Me lo quedé mirando. En la contraportada del libro figuraba la fotografía de un hombre joven flanqueado por dos cazadores armados con jabalinas. Cyril Clarence. Me recordaba a James Mason de joven. La foto debió de haber sido tomada hacía al menos sesenta años. Se lo dije. Él se echó a reír.

—No me arrepiento de nada, no me lo permitiría a mí mismo, pero lo cierto es que he consagrado medio siglo de mi vida a tratar de entender cómo funcionan esas comunidades.

—¿Y lo ha conseguido usted?

Clarence no me contestó. En lugar de ello, tomó en sus manos el libro que yo había depositado junto a él sobre la mesa, desdobló el mapa que había en la última página y señaló un lugar a unos doscientos kilómetros al este de Darwin. No había carretera alguna que llevara a ese lugar. Se lo dije.

Él replicó riendo:

—Ahora sí. Bueno, mejor dicho, hay caminos para los cuatro por cuatro, siempre que uno coincida con la estación del año adecuada. En otros tiempos sólo se llegaba a pie. En ese lugar vivía un amigo mío.

—¿Ya no?

—No, ya no. Fue asesinado. Era un pintor, un cazador, construyó ahí con sus propias manos una pista de aterrizaje. Vivía en una comunidad pequeña. Eran gentes que habían regresado a su vieja tierra, porque no habían logrado olvidarla. Lugares sagrados, lugares secretos, lugares prohibidos, se olvidan muchas cosas pero eso se recuerda siempre, porque, aunque tú no puedas verlo, su mundo es un lugar encantado, con vegetación encantada, animales encantados, un paisaje lleno de claves invisibles. No necesitas saber más. Fue su yerno quien lo asesinó. Yo le iba a ver de vez en cuando, él me contaba muchas cosas. Hablábamos a través de un aparato de radio. Yo creía que esa gente vivía en el paraíso, pero al final descubrí que no, que aquello tampoco era el paraíso. Mi amigo pintaba bien, era un gran artista. De vez en cuando acudía desde lejos un galerista a su aldea para hacerse con alguna obra suya. No le pagaban nada mal. La verdad es que a él no le importaba gran cosa que sus cuadros se expusieran en museos de Estados Unidos. Era bastante reacio a ofrecer explicaciones acerca de su iconografía. Sabía que la gente desconocida que viera su obra no comprendería o no sería capaz de comprender su significado. La gente adquiría sus pinturas únicamente por su valor decorativo o como inversión. Por lo demás, mi amigo vivía de la caza. Era un excelente pescador y cazador.

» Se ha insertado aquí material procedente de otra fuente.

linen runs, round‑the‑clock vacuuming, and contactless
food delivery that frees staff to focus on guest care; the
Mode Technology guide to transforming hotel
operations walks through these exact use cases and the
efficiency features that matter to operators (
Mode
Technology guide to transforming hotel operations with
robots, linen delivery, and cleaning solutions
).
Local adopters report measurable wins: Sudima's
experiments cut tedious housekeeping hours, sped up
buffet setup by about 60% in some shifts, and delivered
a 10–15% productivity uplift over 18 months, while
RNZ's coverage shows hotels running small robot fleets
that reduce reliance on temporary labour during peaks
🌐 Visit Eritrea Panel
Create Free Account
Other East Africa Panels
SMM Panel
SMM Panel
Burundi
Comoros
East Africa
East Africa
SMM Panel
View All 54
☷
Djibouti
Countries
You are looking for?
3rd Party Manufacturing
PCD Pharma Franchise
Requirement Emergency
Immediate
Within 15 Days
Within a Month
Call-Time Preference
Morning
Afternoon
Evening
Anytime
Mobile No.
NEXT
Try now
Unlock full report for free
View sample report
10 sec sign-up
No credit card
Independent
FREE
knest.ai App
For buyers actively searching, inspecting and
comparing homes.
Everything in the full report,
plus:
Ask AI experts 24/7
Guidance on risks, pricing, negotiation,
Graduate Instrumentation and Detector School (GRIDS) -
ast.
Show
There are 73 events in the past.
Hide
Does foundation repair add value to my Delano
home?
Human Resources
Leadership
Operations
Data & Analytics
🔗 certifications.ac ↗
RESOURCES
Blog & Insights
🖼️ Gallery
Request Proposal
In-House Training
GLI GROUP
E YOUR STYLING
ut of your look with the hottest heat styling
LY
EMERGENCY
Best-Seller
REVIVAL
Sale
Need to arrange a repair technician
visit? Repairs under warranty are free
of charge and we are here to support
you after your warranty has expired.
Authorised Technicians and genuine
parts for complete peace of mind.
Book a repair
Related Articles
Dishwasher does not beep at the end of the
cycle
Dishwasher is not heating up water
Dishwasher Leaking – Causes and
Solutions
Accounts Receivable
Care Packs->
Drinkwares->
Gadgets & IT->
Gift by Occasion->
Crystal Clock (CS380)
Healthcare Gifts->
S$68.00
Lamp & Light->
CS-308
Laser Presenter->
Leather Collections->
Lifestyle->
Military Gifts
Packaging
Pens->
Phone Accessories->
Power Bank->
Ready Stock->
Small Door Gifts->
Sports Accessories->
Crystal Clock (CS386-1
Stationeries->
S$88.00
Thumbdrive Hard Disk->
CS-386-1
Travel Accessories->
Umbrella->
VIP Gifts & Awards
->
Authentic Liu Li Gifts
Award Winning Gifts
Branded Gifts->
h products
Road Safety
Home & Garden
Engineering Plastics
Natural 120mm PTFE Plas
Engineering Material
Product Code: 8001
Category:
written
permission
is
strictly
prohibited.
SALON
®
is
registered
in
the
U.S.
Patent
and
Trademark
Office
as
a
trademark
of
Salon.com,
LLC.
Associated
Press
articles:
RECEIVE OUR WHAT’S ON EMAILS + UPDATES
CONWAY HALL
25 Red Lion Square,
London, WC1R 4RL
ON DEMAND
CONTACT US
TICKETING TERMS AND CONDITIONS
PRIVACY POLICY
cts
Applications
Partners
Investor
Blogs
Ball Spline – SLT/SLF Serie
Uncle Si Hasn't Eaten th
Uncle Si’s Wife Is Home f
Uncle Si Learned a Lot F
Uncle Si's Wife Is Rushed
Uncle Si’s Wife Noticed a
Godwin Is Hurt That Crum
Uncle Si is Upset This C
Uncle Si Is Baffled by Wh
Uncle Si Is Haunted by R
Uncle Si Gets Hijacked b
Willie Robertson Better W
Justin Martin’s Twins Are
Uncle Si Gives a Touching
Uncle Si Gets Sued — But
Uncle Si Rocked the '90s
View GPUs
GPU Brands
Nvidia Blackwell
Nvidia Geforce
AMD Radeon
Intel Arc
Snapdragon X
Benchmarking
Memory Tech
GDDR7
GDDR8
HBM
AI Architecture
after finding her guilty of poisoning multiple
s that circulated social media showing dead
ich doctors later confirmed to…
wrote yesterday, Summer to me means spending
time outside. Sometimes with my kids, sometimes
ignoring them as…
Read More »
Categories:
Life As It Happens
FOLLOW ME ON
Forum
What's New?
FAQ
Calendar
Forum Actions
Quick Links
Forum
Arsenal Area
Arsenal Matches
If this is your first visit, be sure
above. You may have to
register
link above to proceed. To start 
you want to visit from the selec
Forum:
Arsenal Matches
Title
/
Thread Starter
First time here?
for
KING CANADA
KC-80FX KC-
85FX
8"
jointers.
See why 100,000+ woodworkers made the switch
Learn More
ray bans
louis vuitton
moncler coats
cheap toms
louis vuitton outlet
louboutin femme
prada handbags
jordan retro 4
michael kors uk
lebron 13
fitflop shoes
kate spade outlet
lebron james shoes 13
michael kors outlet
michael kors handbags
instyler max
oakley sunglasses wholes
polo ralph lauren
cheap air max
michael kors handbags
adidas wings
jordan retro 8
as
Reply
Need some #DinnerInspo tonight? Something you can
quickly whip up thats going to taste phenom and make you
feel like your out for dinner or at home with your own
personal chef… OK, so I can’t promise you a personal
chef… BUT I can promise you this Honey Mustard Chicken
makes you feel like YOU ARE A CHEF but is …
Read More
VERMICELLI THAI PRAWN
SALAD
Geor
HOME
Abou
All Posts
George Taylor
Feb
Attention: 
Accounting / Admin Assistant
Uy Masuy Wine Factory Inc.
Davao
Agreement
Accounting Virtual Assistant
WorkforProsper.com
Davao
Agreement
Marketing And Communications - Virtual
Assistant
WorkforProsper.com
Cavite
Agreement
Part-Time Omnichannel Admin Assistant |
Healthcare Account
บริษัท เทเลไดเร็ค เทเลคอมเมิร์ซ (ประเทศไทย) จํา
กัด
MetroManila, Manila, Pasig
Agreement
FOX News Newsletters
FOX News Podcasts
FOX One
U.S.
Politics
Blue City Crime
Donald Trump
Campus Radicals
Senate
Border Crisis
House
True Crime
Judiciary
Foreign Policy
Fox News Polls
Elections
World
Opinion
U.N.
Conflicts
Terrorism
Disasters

—¿Y por qué lo asesinaron?

—Celos. Esto sigue siendo el mundo real. Hay que ser muy fuerte para saber afrontar tantos cambios. Él lo era, pero las cosas no siempre salen bien. Vivimos en un mundo voraz.

—¿Y el autor del crimen?

—Alcánzame el mapa. Aquí, ¿ves? ¿Ves esa infinita llanura marrón? Ni una carretera a la vista. Cientos y cientos de kilómetros de vacío. Sólo hay un camino que conduce al puesto de avanzada de Nganyalala, unos doscientos kilómetros en dirección este. En millas a la redonda no hay absolutamente nada, todo vacío, matorrales, tierras bajas. Y, sin embargo, si es necesario, estas gentes son capaces de aguantar años en estas condiciones. Él se había traído consigo a su anciana madre, una mujer que sabe cómo sobrevivir en el desierto. Donde tú ves una piedra, ella ve agua. Hay que saber interpretar el mundo. Raíces, pequeños animales, bayas. En fin, no sé que sucedió, pero no volvieron a encontrarlos. ¿Adónde querías ir?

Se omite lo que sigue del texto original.